In two recent Phase 3 trials – STAMPEDE and LATITUDE – first-line therapy with Zytiga along with steroids and hormone therapy was found to reduce the chance of cancer recurrence and improve survival, compared to hormone therapy alone. Patients were all at high risk of their disease spreading, and treated earlier, before their disease become resistant to standard hormone therapy. After three years, 83 percent of patients taking Zytiga, prednisolone, and hormone therapy remained alive, compared to 76 percent in the control arm. Also, the combination reduced the risk of disease worsening or death by 71 percent.

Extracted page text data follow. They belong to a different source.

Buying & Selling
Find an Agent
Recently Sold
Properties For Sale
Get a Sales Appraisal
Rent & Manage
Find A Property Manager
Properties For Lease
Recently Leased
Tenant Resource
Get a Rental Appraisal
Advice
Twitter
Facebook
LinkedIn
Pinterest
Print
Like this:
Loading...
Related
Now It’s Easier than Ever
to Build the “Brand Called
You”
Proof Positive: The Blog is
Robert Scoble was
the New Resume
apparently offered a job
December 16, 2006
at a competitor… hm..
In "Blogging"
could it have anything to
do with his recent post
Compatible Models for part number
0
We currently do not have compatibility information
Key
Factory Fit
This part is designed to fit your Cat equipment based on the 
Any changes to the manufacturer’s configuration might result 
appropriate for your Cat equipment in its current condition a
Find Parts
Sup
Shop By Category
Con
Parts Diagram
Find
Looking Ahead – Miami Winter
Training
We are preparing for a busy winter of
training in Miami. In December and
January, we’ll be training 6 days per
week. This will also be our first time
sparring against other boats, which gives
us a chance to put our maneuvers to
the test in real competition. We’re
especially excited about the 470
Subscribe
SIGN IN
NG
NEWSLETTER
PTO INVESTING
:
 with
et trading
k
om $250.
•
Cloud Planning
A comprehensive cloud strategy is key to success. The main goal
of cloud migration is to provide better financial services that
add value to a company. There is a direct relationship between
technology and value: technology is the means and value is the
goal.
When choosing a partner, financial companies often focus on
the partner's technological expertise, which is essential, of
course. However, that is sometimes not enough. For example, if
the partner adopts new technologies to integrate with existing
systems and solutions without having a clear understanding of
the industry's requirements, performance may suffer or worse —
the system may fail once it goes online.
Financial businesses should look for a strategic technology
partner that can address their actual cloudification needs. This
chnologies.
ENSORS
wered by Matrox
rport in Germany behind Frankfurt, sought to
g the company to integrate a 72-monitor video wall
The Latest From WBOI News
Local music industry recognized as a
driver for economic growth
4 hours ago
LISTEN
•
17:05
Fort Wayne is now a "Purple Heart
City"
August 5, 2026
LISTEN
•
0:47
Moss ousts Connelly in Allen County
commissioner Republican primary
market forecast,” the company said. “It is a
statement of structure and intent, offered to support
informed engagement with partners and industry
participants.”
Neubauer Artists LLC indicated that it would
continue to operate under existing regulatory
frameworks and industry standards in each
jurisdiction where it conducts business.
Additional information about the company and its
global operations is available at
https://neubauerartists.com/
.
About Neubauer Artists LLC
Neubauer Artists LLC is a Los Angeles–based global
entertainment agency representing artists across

LATITUDE included men with prostate cancer whose cancer had already spread at the time of diagnosis but who had yet to receive hormone treatment. The LATITUDE trial compared patients treated with standard hormone therapy to those treated with hormone therapy plus Zytiga and the steroid prednisone. The combination reduced the risk of death by 38 percent.
“Two clinical trials published last year provided compelling evidence of the huge potential benefit of abiraterone [Zytiga] for these patients,” Sir Harpal Kumar, chief executive of Cancer Research UK, said in a press release, expressing his disappointment.
NICE highlights its key reasons for not recommending the therapy because it couldn’t accurately estimate the drug’s cost-effectiveness based on the data submitted. NICE concluded they could only recommend drugs that are clinically effective and show value for money compared to current treatment options. In this case, abiraterone has fallen short. Janssen can now submit additional data to help NICE resolve these questions and review the revised data later this summer, before a final decision is made.
Following this draft recommendation, the Institute of Cancer Research (ICR) also expressed disappointment that Zytiga will not be made available to these patients as a first-line treatment, at least for now. The ICR is now calling for urgent discussions about the data supporting the drug’s effectiveness earlier in treatment as well as the drug’s price.